**作業項目 1**. 沖縄の住まいについての文章にある「木陰は、南の暮らしのごちそうだ。」という一文を英語に訳せ。
**作業項目 2**. 沖縄の住まいについての文章を、「沖縄の住宅事情は、総務省統計」を含む箇所から書き始め、「の住まい」があったらどうか。」まで書いたところで止めて、一字一句そのまま書き写せ。

**分析用テキスト**.
****************

沖縄の住宅事情は、総務省統計局全国調査で見る限り、東京・大阪など大都市圏と同様、過密だ。一住戸に占める居室面積の割合は全国最下位。つまり、多人数の割に、一人当たり、室面積の割合水準が低いことになる。ところが、住まいや、それらを取り巻く周辺環境に対する満足度は、意外に高いものがある。
その訳は。南の住まいには居室面積だけでは測れない「豊かさ」があるということだ。
那覇空港から市内へと車が進むにつれ、高層建物の姿が目につく。帰る度に思うことだが、都市型の集合住宅が増えた。経済効率優先の建物ということだが、いわゆる閉鎖空間からくるシックハウス症候群も、近々、大都市圏に迫るのではないか。確かに、ここ数年来、対策としての建材や、建築工法などは、進歩の一途にある。
しかし、この辺りで、もう少し肩の力を抜いてみたらどうだろうか。戸建て住宅に限らず、集合住宅でも、自然を取り込むことは簡単だ。南の住まいでは、西日の遮蔽をうまくすれば、共有の廊下や、占有のバルコニースペースを、半戸外空間として活かせる。光を取り入れたスージ小や、オープンテラス。人々の集いの為に、できるだけ大きい樹木の陰を取り込む。木陰は、南の暮らしのごちそうだ。
室内計画も、間仕切りの高さや、「風の道」に配慮すれば、機械設備に頼ることも減る。自然素材に加えて、半戸外型プランで工夫すれば、シックハウス対策にも効果が上がるはずだ。 全国ネットで、「南の会」というのがある。南方の外国に、移住者を斡旋する団体だが、加齢に伴い、帰国者が増えていると聞く。医療施設と併用し、県内にこんな「南の住まい」があったらどうか。

****************

**データ一覧**.

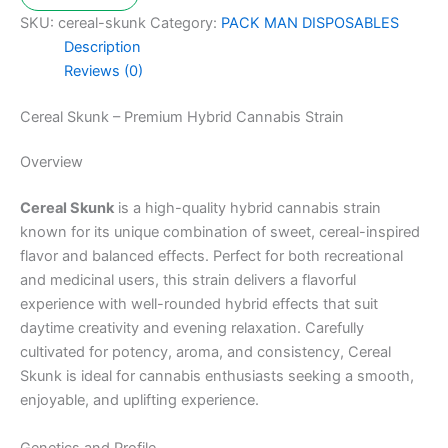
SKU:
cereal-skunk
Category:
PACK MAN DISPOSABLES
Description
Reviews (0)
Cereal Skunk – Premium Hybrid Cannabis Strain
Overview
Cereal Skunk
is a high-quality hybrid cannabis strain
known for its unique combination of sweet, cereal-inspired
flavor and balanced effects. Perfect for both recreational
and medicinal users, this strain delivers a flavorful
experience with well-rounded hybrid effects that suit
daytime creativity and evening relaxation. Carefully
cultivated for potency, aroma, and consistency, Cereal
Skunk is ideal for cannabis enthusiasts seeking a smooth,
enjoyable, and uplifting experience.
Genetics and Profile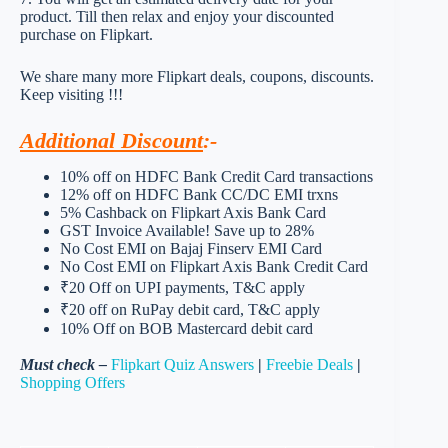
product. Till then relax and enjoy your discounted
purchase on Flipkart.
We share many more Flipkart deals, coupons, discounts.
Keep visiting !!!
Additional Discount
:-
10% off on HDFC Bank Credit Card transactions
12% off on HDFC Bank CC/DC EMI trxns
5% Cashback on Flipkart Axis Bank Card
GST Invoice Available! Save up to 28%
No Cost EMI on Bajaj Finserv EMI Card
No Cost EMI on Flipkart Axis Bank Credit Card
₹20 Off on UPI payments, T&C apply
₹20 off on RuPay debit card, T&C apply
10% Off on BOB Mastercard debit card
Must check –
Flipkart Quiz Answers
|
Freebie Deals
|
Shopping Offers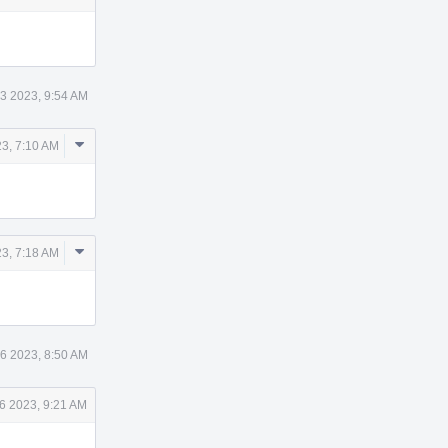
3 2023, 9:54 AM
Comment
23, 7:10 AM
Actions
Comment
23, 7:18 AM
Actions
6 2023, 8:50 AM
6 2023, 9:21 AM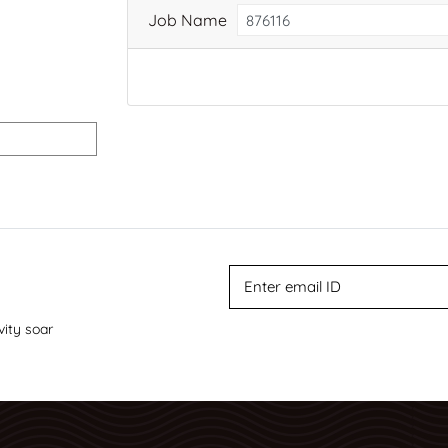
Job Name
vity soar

****************

**演習結果 1**. Shade from trees is a feast for life in the south.

**演習結果 2**.
沖縄の住宅事情は、総務省統計局全国調査で見る限り、東京・大阪など大都市圏と同様、過密だ。一住戸に占める居室面積の割合は全国最下位。つまり、多人数の割に、一人当たり、室面積の割合水準が低いことになる。ところが、住まいや、それらを取り巻く周辺環境に対する満足度は、意外に高いものがある。
その訳は。南の住まいには居室面積だけでは測れない「豊かさ」があるということだ。
那覇空港から市内へと車が進むにつれ、高層建物の姿が目につく。帰る度に思うことだが、都市型の集合住宅が増えた。経済効率優先の建物ということだが、いわゆる閉鎖空間からくるシックハウス症候群も、近々、大都市圏に迫るのではないか。確かに、ここ数年来、対策としての建材や、建築工法などは、進歩の一途にある。
しかし、この辺りで、もう少し肩の力を抜いてみたらどうだろうか。戸建て住宅に限らず、集合住宅でも、自然を取り込むことは簡単だ。南の住まいでは、西日の遮蔽をうまくすれば、共有の廊下や、占有のバルコニースペースを、半戸外空間として活かせる。光を取り入れたスージ小や、オープンテラス。人々の集いの為に、できるだけ大きい樹木の陰を取り込む。木陰は、南の暮らしのごちそうだ。
室内計画も、間仕切りの高さや、「風の道」に配慮すれば、機械設備に頼ることも減る。自然素材に加えて、半戸外型プランで工夫すれば、シックハウス対策にも効果が上がるはずだ。 全国ネットで、「南の会」というのがある。南方の外国に、移住者を斡旋する団体だが、加齢に伴い、帰国者が増えていると聞く。医療施設と併用し、県内にこんな「南の住まい」があったらどうか。